Task prompt:
Please turn the lines below into a numbered list, leaving out any blank lines.

+++

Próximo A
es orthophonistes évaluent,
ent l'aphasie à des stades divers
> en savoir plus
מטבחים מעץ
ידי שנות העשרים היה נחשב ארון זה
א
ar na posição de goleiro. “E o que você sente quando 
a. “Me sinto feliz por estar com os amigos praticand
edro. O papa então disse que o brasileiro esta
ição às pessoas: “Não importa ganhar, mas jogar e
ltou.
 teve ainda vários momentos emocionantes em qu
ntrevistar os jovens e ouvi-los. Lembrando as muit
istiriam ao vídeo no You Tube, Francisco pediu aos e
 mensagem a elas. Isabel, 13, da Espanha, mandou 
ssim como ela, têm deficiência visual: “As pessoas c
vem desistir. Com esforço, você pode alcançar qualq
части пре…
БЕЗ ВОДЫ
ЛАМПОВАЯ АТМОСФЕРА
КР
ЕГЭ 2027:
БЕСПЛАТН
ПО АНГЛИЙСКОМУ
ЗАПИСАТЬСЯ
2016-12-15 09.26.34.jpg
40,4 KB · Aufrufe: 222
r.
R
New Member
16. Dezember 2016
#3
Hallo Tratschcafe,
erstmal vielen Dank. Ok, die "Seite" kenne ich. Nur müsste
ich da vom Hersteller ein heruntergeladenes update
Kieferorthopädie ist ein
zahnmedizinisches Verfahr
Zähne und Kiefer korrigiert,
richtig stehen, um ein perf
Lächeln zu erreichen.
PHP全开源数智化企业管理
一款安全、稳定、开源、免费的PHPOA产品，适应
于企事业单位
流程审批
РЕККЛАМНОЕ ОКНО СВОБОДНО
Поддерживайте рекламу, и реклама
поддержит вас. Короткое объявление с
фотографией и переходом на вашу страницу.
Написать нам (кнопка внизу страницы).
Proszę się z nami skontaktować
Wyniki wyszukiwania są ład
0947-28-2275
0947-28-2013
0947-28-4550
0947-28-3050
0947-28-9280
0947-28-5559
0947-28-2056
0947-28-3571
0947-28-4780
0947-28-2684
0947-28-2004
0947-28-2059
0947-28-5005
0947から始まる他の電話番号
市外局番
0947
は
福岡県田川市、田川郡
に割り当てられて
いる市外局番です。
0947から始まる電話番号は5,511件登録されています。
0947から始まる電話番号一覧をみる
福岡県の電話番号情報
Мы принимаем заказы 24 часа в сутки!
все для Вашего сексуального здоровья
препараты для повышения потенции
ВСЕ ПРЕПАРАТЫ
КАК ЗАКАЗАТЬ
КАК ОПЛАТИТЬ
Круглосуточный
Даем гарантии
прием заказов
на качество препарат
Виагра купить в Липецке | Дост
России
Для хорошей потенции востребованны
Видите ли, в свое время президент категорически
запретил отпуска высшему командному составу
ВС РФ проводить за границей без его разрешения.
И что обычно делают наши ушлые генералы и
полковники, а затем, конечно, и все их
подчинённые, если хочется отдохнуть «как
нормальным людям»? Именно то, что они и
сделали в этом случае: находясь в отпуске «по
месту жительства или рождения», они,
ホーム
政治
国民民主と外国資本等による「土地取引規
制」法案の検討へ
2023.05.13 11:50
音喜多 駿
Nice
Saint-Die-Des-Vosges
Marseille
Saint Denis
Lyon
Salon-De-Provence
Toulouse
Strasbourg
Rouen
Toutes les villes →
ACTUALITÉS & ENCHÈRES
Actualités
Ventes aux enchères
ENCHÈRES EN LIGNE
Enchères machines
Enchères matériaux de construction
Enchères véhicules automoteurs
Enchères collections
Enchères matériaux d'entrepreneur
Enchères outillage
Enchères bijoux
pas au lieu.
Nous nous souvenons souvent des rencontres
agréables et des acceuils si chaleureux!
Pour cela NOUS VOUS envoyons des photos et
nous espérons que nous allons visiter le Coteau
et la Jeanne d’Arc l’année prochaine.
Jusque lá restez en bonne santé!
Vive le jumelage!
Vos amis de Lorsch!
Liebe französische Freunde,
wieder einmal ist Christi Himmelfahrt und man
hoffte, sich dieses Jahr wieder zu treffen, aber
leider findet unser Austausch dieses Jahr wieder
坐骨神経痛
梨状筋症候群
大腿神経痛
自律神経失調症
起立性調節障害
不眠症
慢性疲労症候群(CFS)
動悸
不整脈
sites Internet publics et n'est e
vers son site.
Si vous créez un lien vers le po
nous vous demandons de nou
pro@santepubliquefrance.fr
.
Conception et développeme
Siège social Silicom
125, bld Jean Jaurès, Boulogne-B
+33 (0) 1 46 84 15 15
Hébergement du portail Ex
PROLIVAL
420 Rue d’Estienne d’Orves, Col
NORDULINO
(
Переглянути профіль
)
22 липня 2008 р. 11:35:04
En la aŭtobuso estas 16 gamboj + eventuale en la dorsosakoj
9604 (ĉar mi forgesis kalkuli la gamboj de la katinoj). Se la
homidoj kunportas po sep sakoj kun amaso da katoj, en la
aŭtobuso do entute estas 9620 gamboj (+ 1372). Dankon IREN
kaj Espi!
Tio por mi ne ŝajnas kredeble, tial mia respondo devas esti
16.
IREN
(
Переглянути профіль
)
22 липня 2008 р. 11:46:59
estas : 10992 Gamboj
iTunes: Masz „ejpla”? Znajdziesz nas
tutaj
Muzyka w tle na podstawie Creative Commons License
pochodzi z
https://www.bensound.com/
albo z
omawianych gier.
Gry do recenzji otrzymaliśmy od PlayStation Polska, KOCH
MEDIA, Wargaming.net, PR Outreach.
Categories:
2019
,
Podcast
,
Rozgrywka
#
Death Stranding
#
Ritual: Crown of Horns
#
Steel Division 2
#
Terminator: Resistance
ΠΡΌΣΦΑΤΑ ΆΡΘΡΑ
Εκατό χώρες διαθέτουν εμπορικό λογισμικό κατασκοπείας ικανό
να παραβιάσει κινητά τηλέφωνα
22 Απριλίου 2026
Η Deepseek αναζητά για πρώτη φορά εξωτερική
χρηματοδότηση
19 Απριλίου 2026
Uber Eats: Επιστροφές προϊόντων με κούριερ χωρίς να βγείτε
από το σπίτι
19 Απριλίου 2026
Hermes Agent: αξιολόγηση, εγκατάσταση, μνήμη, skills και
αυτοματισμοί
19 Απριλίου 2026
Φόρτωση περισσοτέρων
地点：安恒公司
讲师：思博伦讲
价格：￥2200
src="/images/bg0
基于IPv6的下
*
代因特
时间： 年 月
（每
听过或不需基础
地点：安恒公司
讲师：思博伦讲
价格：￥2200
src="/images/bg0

+++

Expected answer:
1. Próximo A
2. es orthophonistes évaluent,
3. ent l'aphasie à des stades divers
4. > en savoir plus
5. מטבחים מעץ
6. ידי שנות העשרים היה נחשב ארון זה
7. א
8. ar na posição de goleiro. “E o que você sente quando 
9. a. “Me sinto feliz por estar com os amigos praticand
10. edro. O papa então disse que o brasileiro esta
11. ição às pessoas: “Não importa ganhar, mas jogar e
12. ltou.
13.  teve ainda vários momentos emocionantes em qu
14. ntrevistar os jovens e ouvi-los. Lembrando as muit
15. istiriam ao vídeo no You Tube, Francisco pediu aos e
16.  mensagem a elas. Isabel, 13, da Espanha, mandou 
17. ssim como ela, têm deficiência visual: “As pessoas c
18. vem desistir. Com esforço, você pode alcançar qualq
19. части пре…
20. БЕЗ ВОДЫ
21. ЛАМПОВАЯ АТМОСФЕРА
22. КР
23. ЕГЭ 2027:
24. БЕСПЛАТН
25. ПО АНГЛИЙСКОМУ
26. ЗАПИСАТЬСЯ
27. 2016-12-15 09.26.34.jpg
28. 40,4 KB · Aufrufe: 222
29. r.
30. R
31. New Member
32. 16. Dezember 2016
33. #3
34. Hallo Tratschcafe,
35. erstmal vielen Dank. Ok, die "Seite" kenne ich. Nur müsste
36. ich da vom Hersteller ein heruntergeladenes update
37. Kieferorthopädie ist ein
38. zahnmedizinisches Verfahr
39. Zähne und Kiefer korrigiert,
40. richtig stehen, um ein perf
41. Lächeln zu erreichen.
42. PHP全开源数智化企业管理
43. 一款安全、稳定、开源、免费的PHPOA产品，适应
44. 于企事业单位
45. 流程审批
46. РЕККЛАМНОЕ ОКНО СВОБОДНО
47. Поддерживайте рекламу, и реклама
48. поддержит вас. Короткое объявление с
49. фотографией и переходом на вашу страницу.
50. Написать нам (кнопка внизу страницы).
51. Proszę się z nami skontaktować
52. Wyniki wyszukiwania są ład
53. 0947-28-2275
54. 0947-28-2013
55. 0947-28-4550
56. 0947-28-3050
57. 0947-28-9280
58. 0947-28-5559
59. 0947-28-2056
60. 0947-28-3571
61. 0947-28-4780
62. 0947-28-2684
63. 0947-28-2004
64. 0947-28-2059
65. 0947-28-5005
66. 0947から始まる他の電話番号
67. 市外局番
68. 0947
69. は
70. 福岡県田川市、田川郡
71. に割り当てられて
72. いる市外局番です。
73. 0947から始まる電話番号は5,511件登録されています。
74. 0947から始まる電話番号一覧をみる
75. 福岡県の電話番号情報
76. Мы принимаем заказы 24 часа в сутки!
77. все для Вашего сексуального здоровья
78. препараты для повышения потенции
79. ВСЕ ПРЕПАРАТЫ
80. КАК ЗАКАЗАТЬ
81. КАК ОПЛАТИТЬ
82. Круглосуточный
83. Даем гарантии
84. прием заказов
85. на качество препарат
86. Виагра купить в Липецке | Дост
87. России
88. Для хорошей потенции востребованны
89. Видите ли, в свое время президент категорически
90. запретил отпуска высшему командному составу
91. ВС РФ проводить за границей без его разрешения.
92. И что обычно делают наши ушлые генералы и
93. полковники, а затем, конечно, и все их
94. подчинённые, если хочется отдохнуть «как
95. нормальным людям»? Именно то, что они и
96. сделали в этом случае: находясь в отпуске «по
97. месту жительства или рождения», они,
98. ホーム
99. 政治
100. 国民民主と外国資本等による「土地取引規
101. 制」法案の検討へ
102. 2023.05.13 11:50
103. 音喜多 駿
104. Nice
105. Saint-Die-Des-Vosges
106. Marseille
107. Saint Denis
108. Lyon
109. Salon-De-Provence
110. Toulouse
111. Strasbourg
112. Rouen
113. Toutes les villes →
114. ACTUALITÉS & ENCHÈRES
115. Actualités
116. Ventes aux enchères
117. ENCHÈRES EN LIGNE
118. Enchères machines
119. Enchères matériaux de construction
120. Enchères véhicules automoteurs
121. Enchères collections
122. Enchères matériaux d'entrepreneur
123. Enchères outillage
124. Enchères bijoux
125. pas au lieu.
126. Nous nous souvenons souvent des rencontres
127. agréables et des acceuils si chaleureux!
128. Pour cela NOUS VOUS envoyons des photos et
129. nous espérons que nous allons visiter le Coteau
130. et la Jeanne d’Arc l’année prochaine.
131. Jusque lá restez en bonne santé!
132. Vive le jumelage!
133. Vos amis de Lorsch!
134. Liebe französische Freunde,
135. wieder einmal ist Christi Himmelfahrt und man
136. hoffte, sich dieses Jahr wieder zu treffen, aber
137. leider findet unser Austausch dieses Jahr wieder
138. 坐骨神経痛
139. 梨状筋症候群
140. 大腿神経痛
141. 自律神経失調症
142. 起立性調節障害
143. 不眠症
144. 慢性疲労症候群(CFS)
145. 動悸
146. 不整脈
147. sites Internet publics et n'est e
148. vers son site.
149. Si vous créez un lien vers le po
150. nous vous demandons de nou
151. pro@santepubliquefrance.fr
152. .
153. Conception et développeme
154. Siège social Silicom
155. 125, bld Jean Jaurès, Boulogne-B
156. +33 (0) 1 46 84 15 15
157. Hébergement du portail Ex
158. PROLIVAL
159. 420 Rue d’Estienne d’Orves, Col
160. NORDULINO
161. (
162. Переглянути профіль
163. )
164. 22 липня 2008 р. 11:35:04
165. En la aŭtobuso estas 16 gamboj + eventuale en la dorsosakoj
166. 9604 (ĉar mi forgesis kalkuli la gamboj de la katinoj). Se la
167. homidoj kunportas po sep sakoj kun amaso da katoj, en la
168. aŭtobuso do entute estas 9620 gamboj (+ 1372). Dankon IREN
169. kaj Espi!
170. Tio por mi ne ŝajnas kredeble, tial mia respondo devas esti
171. 16.
172. IREN
173. (
174. Переглянути профіль
175. )
176. 22 липня 2008 р. 11:46:59
177. estas : 10992 Gamboj
178. iTunes: Masz „ejpla”? Znajdziesz nas
179. tutaj
180. Muzyka w tle na podstawie Creative Commons License
181. pochodzi z
182. https://www.bensound.com/
183. albo z
184. omawianych gier.
185. Gry do recenzji otrzymaliśmy od PlayStation Polska, KOCH
186. MEDIA, Wargaming.net, PR Outreach.
187. Categories:
188. 2019
189. ,
190. Podcast
191. ,
192. Rozgrywka
193. #
194. Death Stranding
195. #
196. Ritual: Crown of Horns
197. #
198. Steel Division 2
199. #
200. Terminator: Resistance
201. ΠΡΌΣΦΑΤΑ ΆΡΘΡΑ
202. Εκατό χώρες διαθέτουν εμπορικό λογισμικό κατασκοπείας ικανό
203. να παραβιάσει κινητά τηλέφωνα
204. 22 Απριλίου 2026
205. Η Deepseek αναζητά για πρώτη φορά εξωτερική
206. χρηματοδότηση
207. 19 Απριλίου 2026
208. Uber Eats: Επιστροφές προϊόντων με κούριερ χωρίς να βγείτε
209. από το σπίτι
210. 19 Απριλίου 2026
211. Hermes Agent: αξιολόγηση, εγκατάσταση, μνήμη, skills και
212. αυτοματισμοί
213. 19 Απριλίου 2026
214. Φόρτωση περισσοτέρων
215. 地点：安恒公司
216. 讲师：思博伦讲
217. 价格：￥2200
218. src="/images/bg0
219. 基于IPv6的下
220. *
221. 代因特
222. 时间： 年 月
223. （每
224. 听过或不需基础
225. 地点：安恒公司
226. 讲师：思博伦讲
227. 价格：￥2200
228. src="/images/bg0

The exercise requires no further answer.